The recent findings on the early secretory pathway discussed here raise a number of new questions that will hopefully be addressed during the next years. Among these are: the role of membrane proteins with export signals on the modulation of the lipid composition of COPII vesicles and on the partitioning of secretory membrane proteins; the generality of the seemingly futile recycling of anterograde cargo between the Golgi and the ER (Fossati et al., 2014a), and the possibility of the existence of additional discrete signals that determine cargo exclusion from the retrograde pathway and that drive transport through the Golgi; the full characterization of the Rab6-dependent retrograde pathway; and the roles of COPI in retrograde and anterograde transport. The remarkable recent technological advances in proteomics, lipidomics, imaging, biophysics and gene editing should make it possible to obtain answers to these and many other questions regarding the regulation of protein export from the ER.

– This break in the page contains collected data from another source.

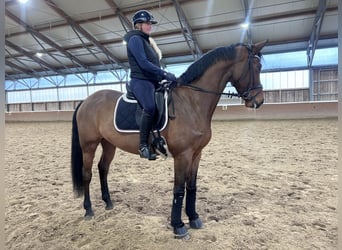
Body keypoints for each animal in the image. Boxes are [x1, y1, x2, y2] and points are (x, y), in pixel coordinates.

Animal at [70, 40, 268, 239]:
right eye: (256, 66)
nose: (258, 101)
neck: (192, 102)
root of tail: (86, 101)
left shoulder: (197, 154)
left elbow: (192, 186)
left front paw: (194, 218)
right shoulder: (182, 155)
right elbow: (178, 189)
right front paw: (178, 226)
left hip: (109, 144)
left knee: (103, 169)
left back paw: (108, 203)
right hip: (89, 145)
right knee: (87, 174)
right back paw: (88, 210)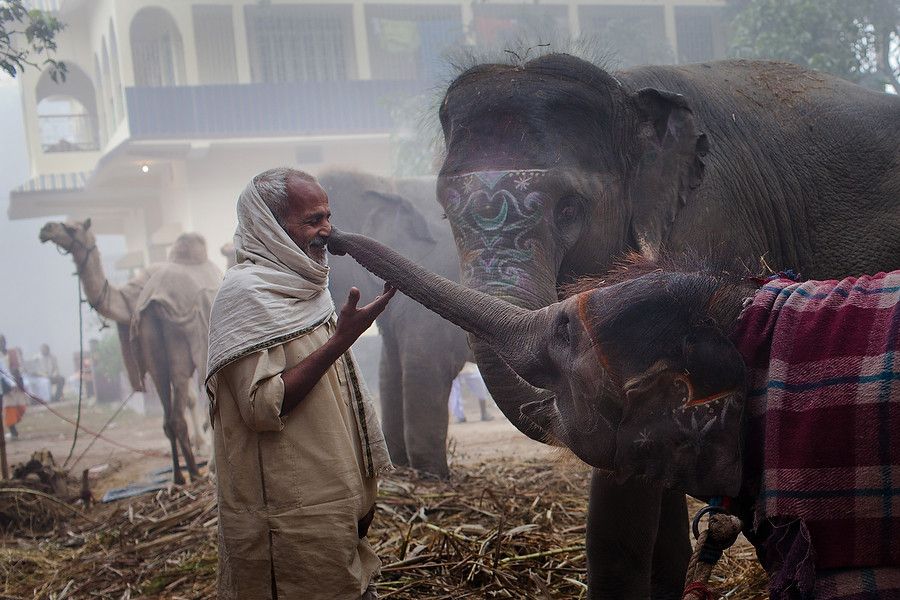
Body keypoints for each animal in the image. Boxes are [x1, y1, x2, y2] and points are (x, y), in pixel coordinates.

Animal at [39, 218, 223, 486]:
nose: (46, 229)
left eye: (72, 227)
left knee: (178, 411)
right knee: (176, 413)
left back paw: (190, 470)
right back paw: (188, 472)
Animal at [318, 170, 472, 478]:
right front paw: (400, 466)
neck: (385, 184)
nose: (334, 237)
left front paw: (432, 476)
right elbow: (389, 370)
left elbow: (424, 367)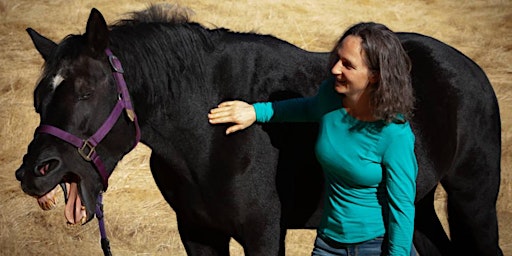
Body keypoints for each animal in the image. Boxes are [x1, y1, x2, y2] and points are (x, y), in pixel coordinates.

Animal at [14, 4, 502, 256]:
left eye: (85, 91)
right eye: (39, 98)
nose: (34, 172)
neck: (207, 133)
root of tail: (472, 70)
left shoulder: (264, 232)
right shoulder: (197, 232)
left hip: (473, 199)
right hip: (414, 204)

I am grateful to Sara Colombo, Matteo Fossati and Paolo Ronchi, who generated the results from my group discussed in this review, and who, with their ideas and enthusiasm, created an exceptionally stimulating and pleasant atmosphere in the laboratory during the past years. I am indebted to Pietro De Camilli for his constant encouragement and for his critical and constructive review of the manuscript.

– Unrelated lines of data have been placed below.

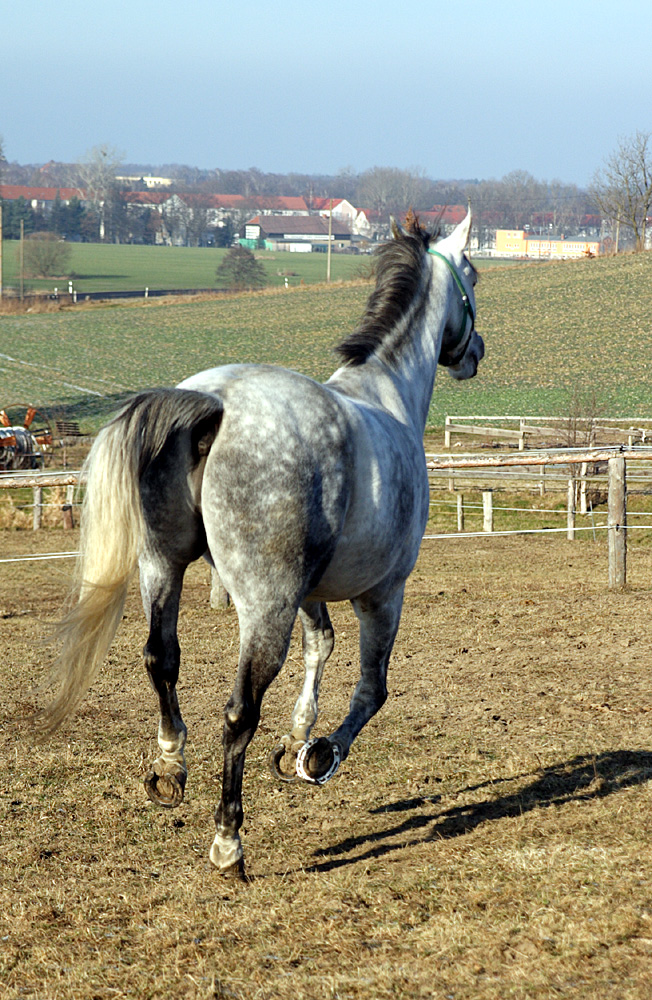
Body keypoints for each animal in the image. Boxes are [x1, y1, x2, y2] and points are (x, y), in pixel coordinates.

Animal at [35, 209, 484, 876]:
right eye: (473, 276)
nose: (474, 353)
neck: (388, 396)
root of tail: (211, 403)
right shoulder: (383, 593)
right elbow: (371, 688)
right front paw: (317, 755)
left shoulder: (311, 590)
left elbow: (320, 648)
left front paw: (296, 738)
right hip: (265, 606)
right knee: (239, 708)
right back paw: (228, 841)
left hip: (163, 567)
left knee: (161, 658)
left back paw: (169, 767)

The work carried out in the laboratory of the author discussed in this Commentary was supported by the Italian National Research Council; Regione Lombardia (project MbMM-convenzioneno. 18099/RCC); Italian Association for Cancer Research (AIRC; Investigator Grant 2009); the University of Milan; Monzino Foundation; and the Confalonieri Foundation.
The authors declare no competing or financial interests.